Advertisement

All the Facts, Navy

Share

The Navy has acknowledged that two of the 16 civilian guests aboard its attack submarine Greeneville were sitting at key control stations last Friday when the sub surfaced directly under a Japanese fishing trawler, sinking that vessel in minutes with an apparent loss of nine lives. A Navy spokesman said the civilians were closely supervised but conceded that their presence alone might have distracted crew members assigned to the control stations. The Greeneville was practicing a rapid emergency ascent when the collision occurred. Why civilians were participating at all during an inherently dangerous operation awaits explanation. The Navy also ought to release the names of the invited guests who were aboard; not to do so smacks more of protecting the Navy than of protecting the guests’ privacy.

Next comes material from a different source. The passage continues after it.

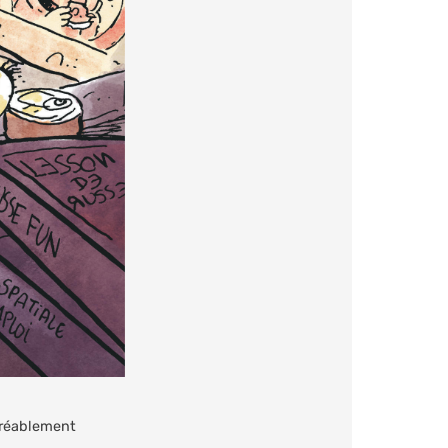
agréablement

Japanese regard the sinking of the Ehime Maru, a training vessel for a fisheries high school, as only the latest in a series of confrontations involving U.S. armed forces.

Tensions run especially high on the southern island of Okinawa, where more than half of the 48,000 U.S. personnel in Japan are stationed. Crimes by military personnel against Japanese civilians, including rapes, arson and assaults, have deepened decades-old resentments over the number of Americans there and the large amount of land they occupy for training and maneuvers. On Wednesday, Foreign Minister Yohei Kono again raised the always sensitive question of revising the Status of Forces Agreement, which governs the management of U.S. bases in Japan. Japan wants its courts to have greater jurisdiction over Americans accused of crimes against Japanese.

Advertisement

President Bush has apologized to Japanese Prime Minister Yoshiro Mori over the sinking of the Ehime Maru. Officials at Pearl Harbor have condoled with the families of the missing three crewmen, two teachers and four students, and the Navy is looking into the feasibility of recovering the boat from where it sank in 1,800 feet of water nine miles off Hawaii. The proprieties have been observed. But many questions await answers in the dual investigations being conducted by the National Transportation Safety Board (NTSB) and the Navy. Properly, criminal charges are a possibility.

Of key importance is how much time elapsed between the submarine’s 360-degree periscope scan to make sure no ships were near where it would break the surface and its actual ascent. Also to be explained is what sonar the Greeneville used. In 1989, after investigating an accident involving a submarine and a civilian tug in the San Pedro Channel, the NTSB recommended that subs operating in American coastal waters use both active sonar, which bounces signals off other vessels, and passive sonar, which simply listens for sounds from other vessels. The Navy, which prefers to avoid active radar because it can reveal a sub’s position, refused to adopt the recommendation. Such thinking may be wise when operating in a hostile environment, but it seems a foolish limitation when a submarine is conducting drills in coastal waters.

The Greeneville obviously had no idea the boat lay in its path as it shot to the surface. But it should have known, and the investigators’ responsibility is to find out why it didn’t.